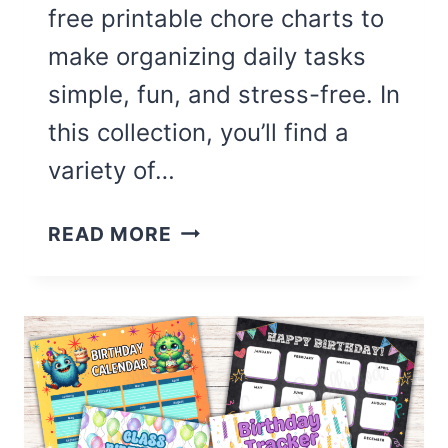
free printable chore charts to
make organizing daily tasks
simple, fun, and stress-free. In
this collection, you’ll find a
variety of…
16
READ MORE
CUTE
CHORE
CHARTS
FOR
KIDS
(FREE
PRINTABLE)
########
The records above must be output exactly, except for their pictures.

free printable chore charts to
make organizing daily tasks
simple, fun, and stress-free. In
this collection, you’ll find a
variety of…
16
READ MORE
CUTE
CHORE
CHARTS
FOR
KIDS
(FREE
PRINTABLE)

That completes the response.